Appellant next contends- that, failing to establish David’s right to the property under the gift theory, she is entitled to one-half of the property, because of the letter of January 9, 1902, wherein Joseph said that, if David came out, he would divide with him as long as he lived. There are two answers to this contention: (1) a promise to make a gift is not a gift, and (2) the ownership of the property was fixed, not by the letter but by the deeds and the bill of sale; and David’s acceptance of the bill of sale and the placing it of record is indicative that both regarded it and. not the letter as establishing their rights in the property.

*394The next contention is that the value of the threshing machine should be fixed at $1,700, rather than $2,457.91, as found by the court.

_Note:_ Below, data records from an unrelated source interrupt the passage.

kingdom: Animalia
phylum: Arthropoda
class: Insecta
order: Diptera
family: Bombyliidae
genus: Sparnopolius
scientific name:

The evidence upon which the court based this finding was that the property cost $3,511.30', and had deteriorated about thirty per cent in the one year’s use. This would make the value $2,457.91, as found by the court. Appellant’s contention is based upon the cross-examination of the same witness, in which he said that “a whole lot of harvest machinery would not sell for more than one-half of what you gave for it,” and that the price of this machine was about $3,400. The evidence justified the finding of the court, and the value as so fixed will remain.

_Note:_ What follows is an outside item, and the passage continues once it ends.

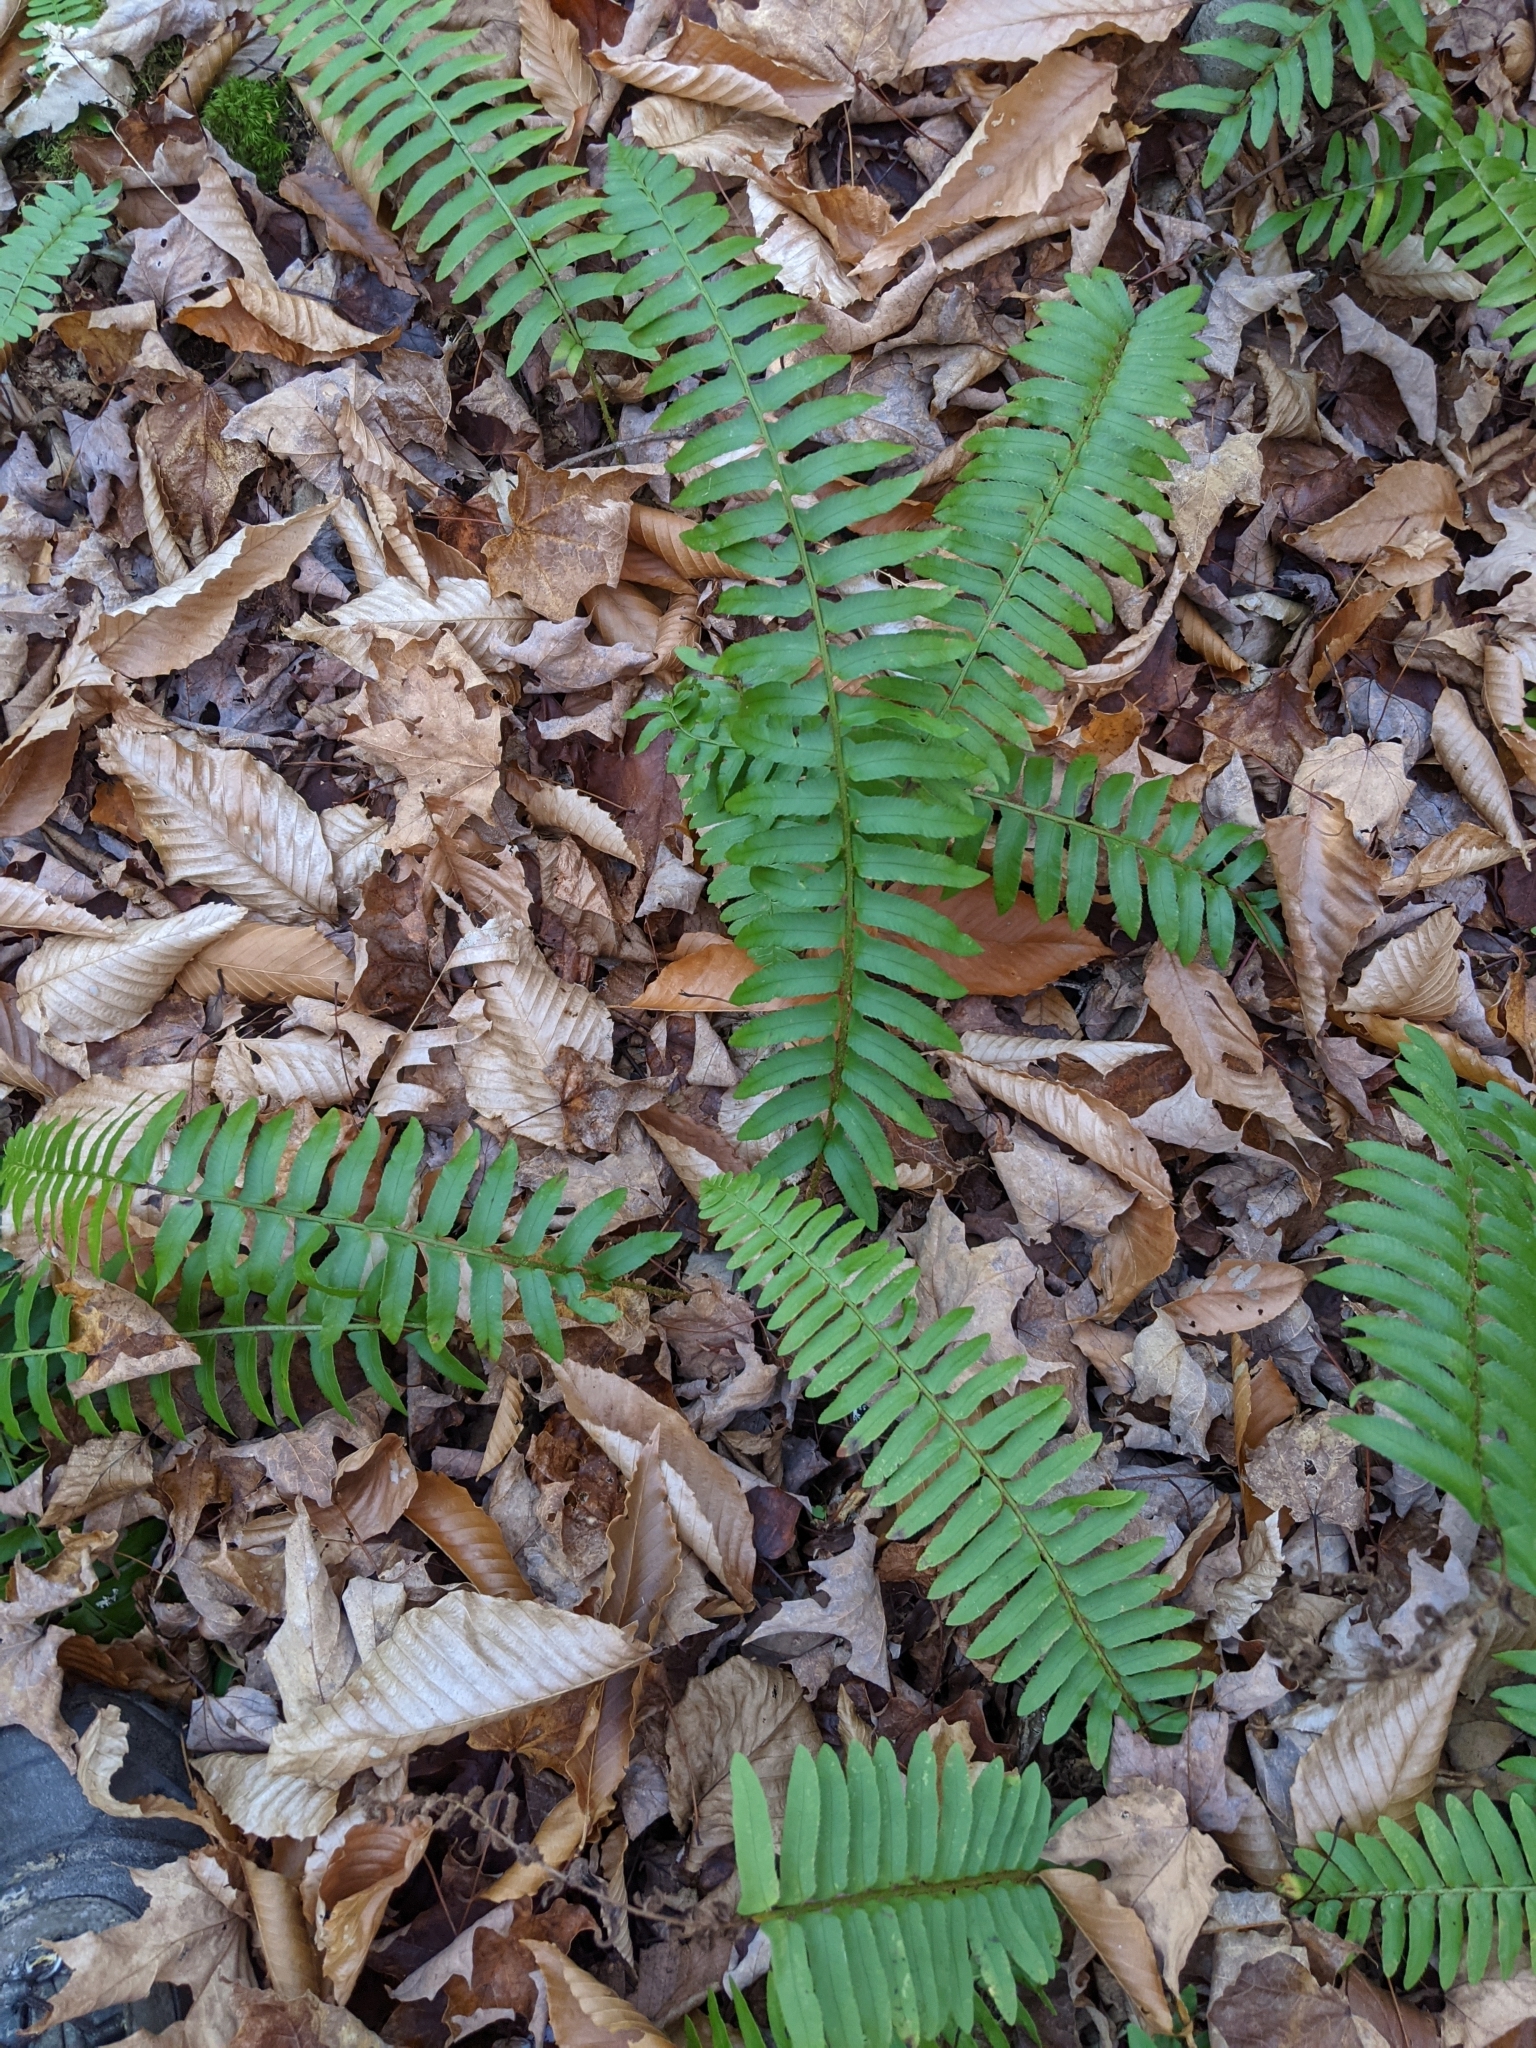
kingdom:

Two questions are presented upon respondent’s cross-appeal: (1) That he should be awarded the personal property mentioned in the bill of sale, and (2) he should be awarded double damages. As to the first contention, the bill of sale having been delivered and recorded is sufficient to pass the title to the property therein described, and the fact that Joseph Lamar retained the possession during his lifetime does not invalidate it. Tarbox v. Grant, 56 N. J. Eq. 199, 39 Atl. 378; Horn’s Exr’s v. Gartman, 1 Fla. 73; Caines v. Marley, 10 Tenn. 581, 24 Am. Dec. 515; Davis v. Garrett, 91 Tenn. 147, 18 S. W. 113; Tierney v. Corbett, 2 Mackey (D. C.) 264; Walker v. Crews, 73 Ala. 412.

Respondent’s second contention is based upon Rem. & Bal. Code, § 1460:

“If any person, before the granting of letters testamentary or administration, shall embezzle or alienate any of the moneys, goods, chattels, or effects of any deceased person, he shall stand chargeable, and be liable to the action of the executor or administrator of the estate, in double the value of the property so embezzled or alienated, to be recovered for the benefit of the estate.”

David Lamar came into possession of this property under a claim of ownership. His possession was, therefore, an innocent one, and he could not be held as for an embezzlement. Beckman v. McKay, 14 Cal. 251.

*395All assignments of error being denied, the judgment is affirmed.

Dunbar, C. J., Mount, and Ellis, JJ., concur.